To do: Can you copy the lines below word for word, leaving out the pictures?

Source information:
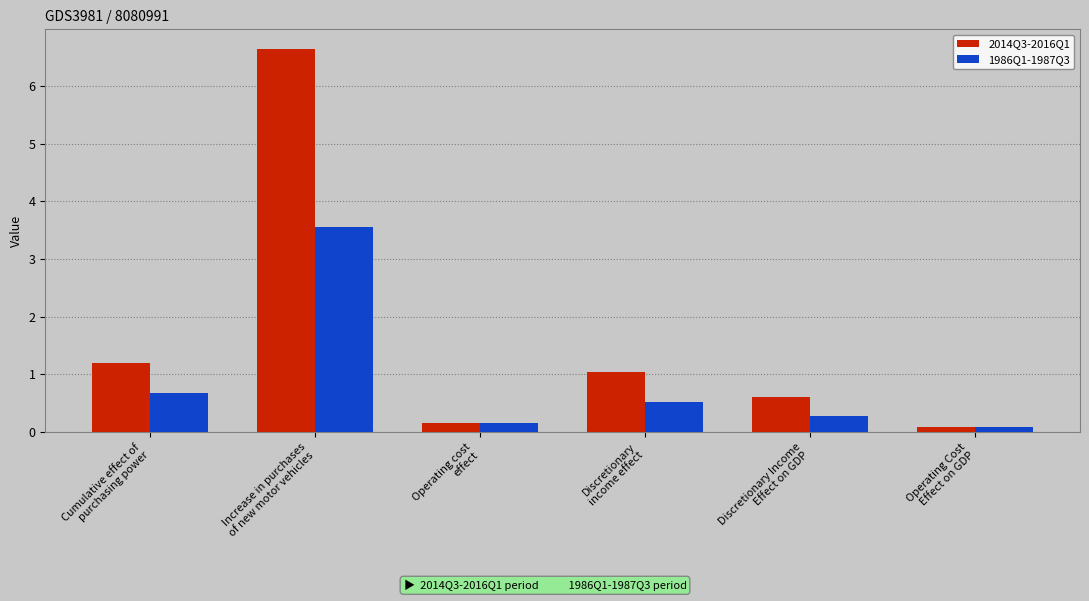

At which category is the sum across all series the highest?

Increase in purchases
of new motor vehicles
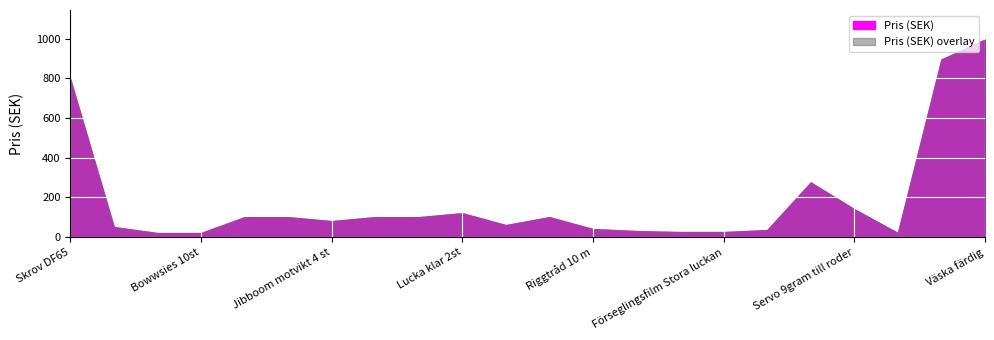

Does the chart display data point markers on the line(s)?

No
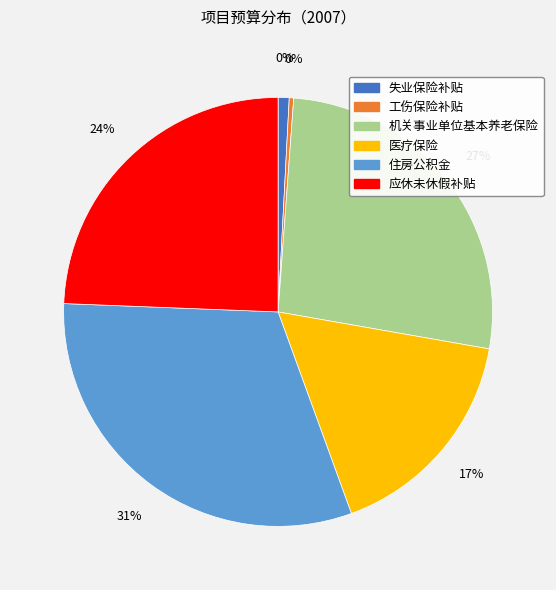

To the nearest percent, what is the difference between the 失业保险补贴 and 应休未休假补贴 slice percentages?

24%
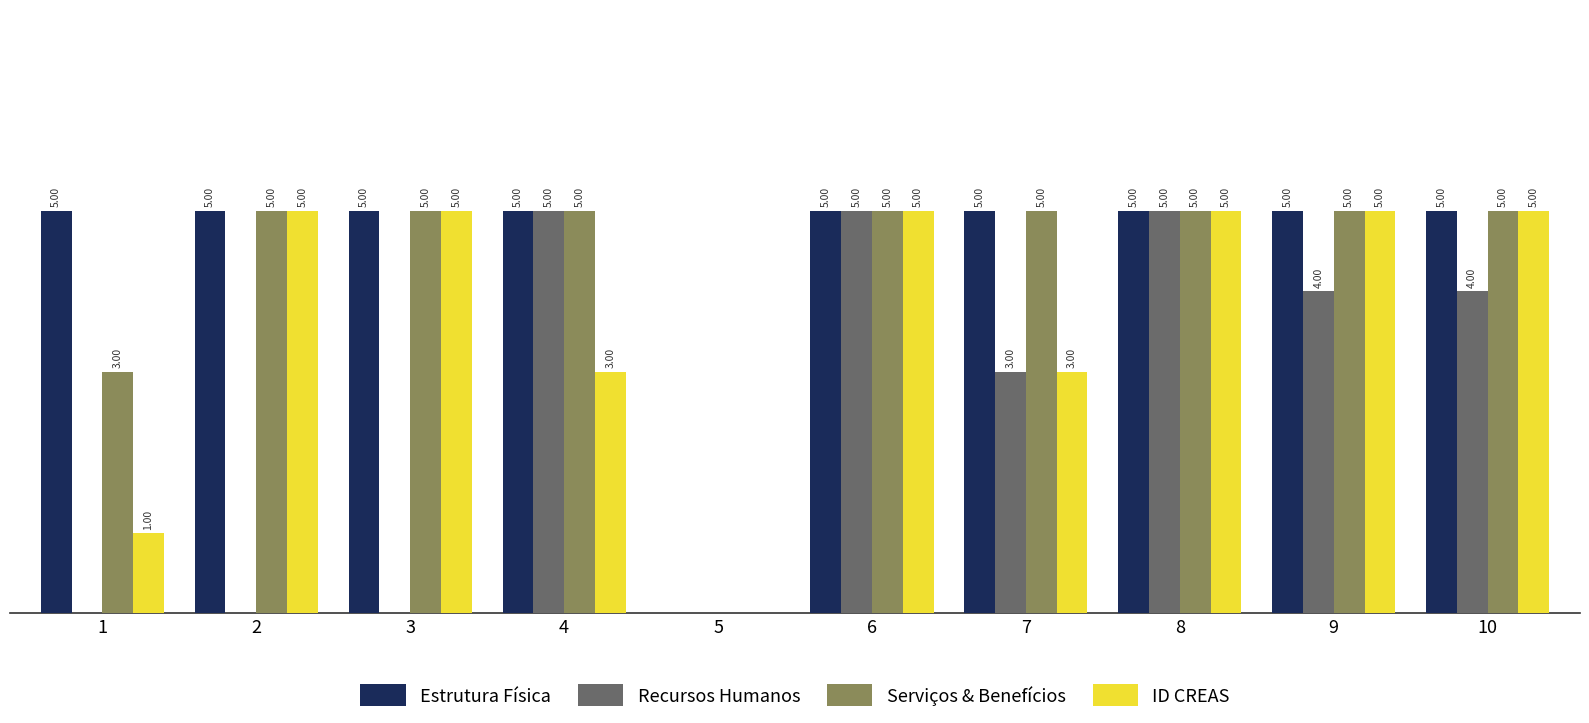

Which series changed the most between 3 and 9?

Recursos Humanos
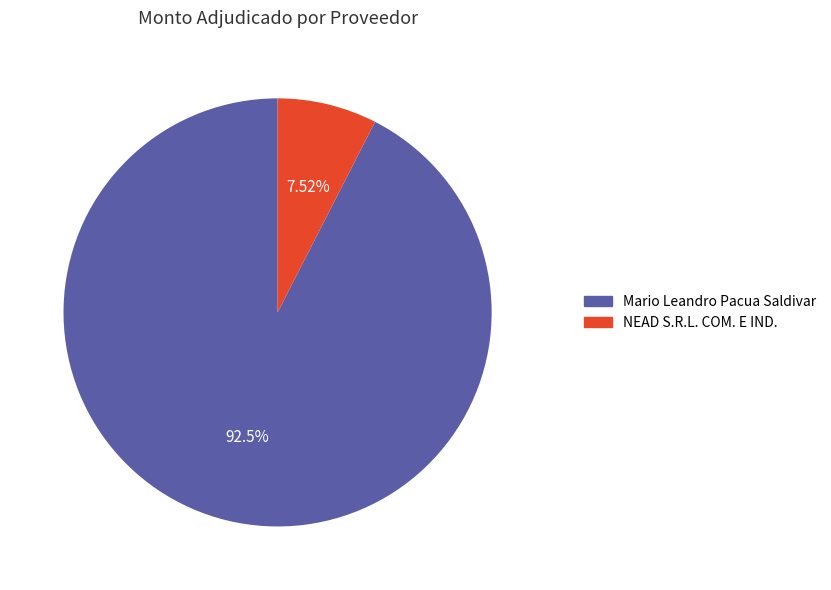

Which slice is the smallest?

NEAD S.R.L. COM. E IND.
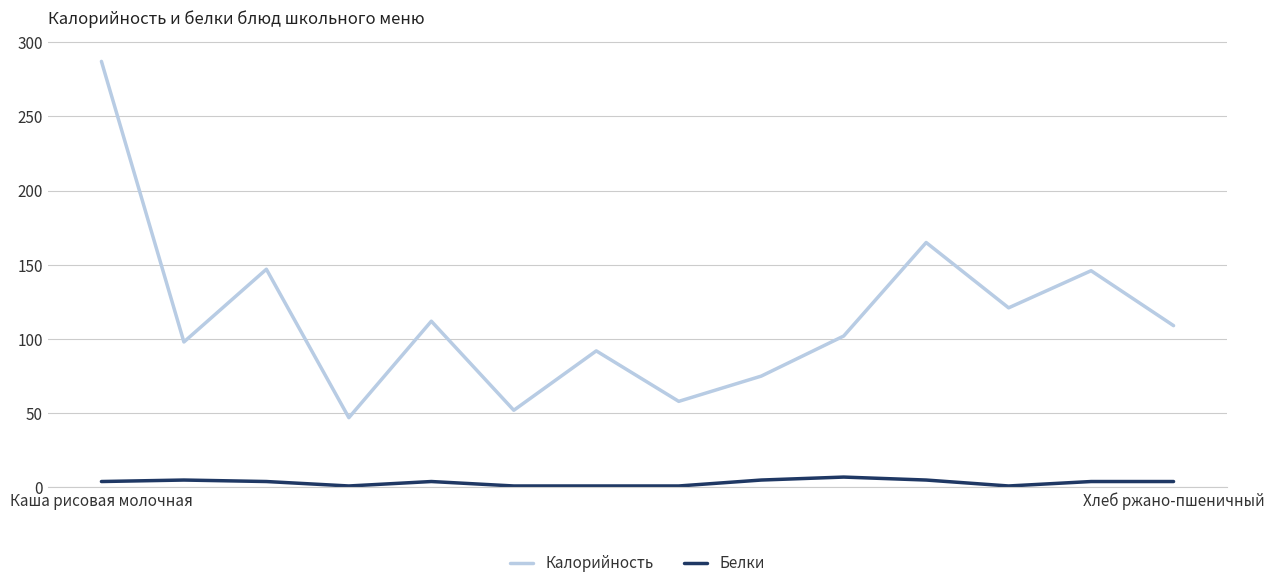

True or false: Белки and Калорийность cross at least once.

False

Output:
At which category is the sum across all series the highest?

Increase in purchases
of new motor vehicles

Does the chart display data point markers on the line(s)?

No

To the nearest percent, what is the difference between the 失业保险补贴 and 应休未休假补贴 slice percentages?

24%

Which series changed the most between 3 and 9?

Recursos Humanos

Which slice is the smallest?

NEAD S.R.L. COM. E IND.

True or false: Белки and Калорийность cross at least once.

False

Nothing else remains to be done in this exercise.